Goal of the exercise
Among the records below, find each line containing the word "https" and copy it.

....................

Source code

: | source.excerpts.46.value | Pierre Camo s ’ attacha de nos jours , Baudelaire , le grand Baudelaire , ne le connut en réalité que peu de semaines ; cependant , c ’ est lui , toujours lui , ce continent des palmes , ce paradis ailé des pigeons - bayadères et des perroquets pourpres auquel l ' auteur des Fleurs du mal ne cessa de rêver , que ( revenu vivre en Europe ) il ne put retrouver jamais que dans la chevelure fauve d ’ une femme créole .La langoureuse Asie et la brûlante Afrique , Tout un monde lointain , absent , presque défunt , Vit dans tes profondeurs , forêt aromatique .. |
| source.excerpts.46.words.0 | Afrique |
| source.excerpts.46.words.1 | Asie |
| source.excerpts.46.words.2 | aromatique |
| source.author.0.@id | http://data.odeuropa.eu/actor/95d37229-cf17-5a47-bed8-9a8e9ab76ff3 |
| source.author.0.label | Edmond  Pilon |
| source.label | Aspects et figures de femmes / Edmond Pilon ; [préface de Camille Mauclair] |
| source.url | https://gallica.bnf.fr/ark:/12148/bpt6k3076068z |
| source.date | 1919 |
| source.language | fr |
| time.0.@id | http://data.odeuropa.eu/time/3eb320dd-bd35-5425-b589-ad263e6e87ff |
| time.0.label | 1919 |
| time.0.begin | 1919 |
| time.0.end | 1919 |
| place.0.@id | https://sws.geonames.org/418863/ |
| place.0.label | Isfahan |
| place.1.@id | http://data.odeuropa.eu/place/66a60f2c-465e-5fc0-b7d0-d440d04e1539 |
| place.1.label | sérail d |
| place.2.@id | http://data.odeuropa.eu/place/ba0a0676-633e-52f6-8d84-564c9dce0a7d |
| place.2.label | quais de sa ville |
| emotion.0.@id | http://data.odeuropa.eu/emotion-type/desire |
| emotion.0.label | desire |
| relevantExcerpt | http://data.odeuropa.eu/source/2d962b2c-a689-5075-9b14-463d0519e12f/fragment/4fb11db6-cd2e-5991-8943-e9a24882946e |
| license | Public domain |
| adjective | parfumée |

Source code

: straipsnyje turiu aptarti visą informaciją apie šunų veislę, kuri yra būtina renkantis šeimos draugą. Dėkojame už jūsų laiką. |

....................

Output below
| source.url | https://gallica.bnf.fr/ark:/12148/bpt6k3076068z |
| place.0.@id | https://sws.geonames.org/418863/ |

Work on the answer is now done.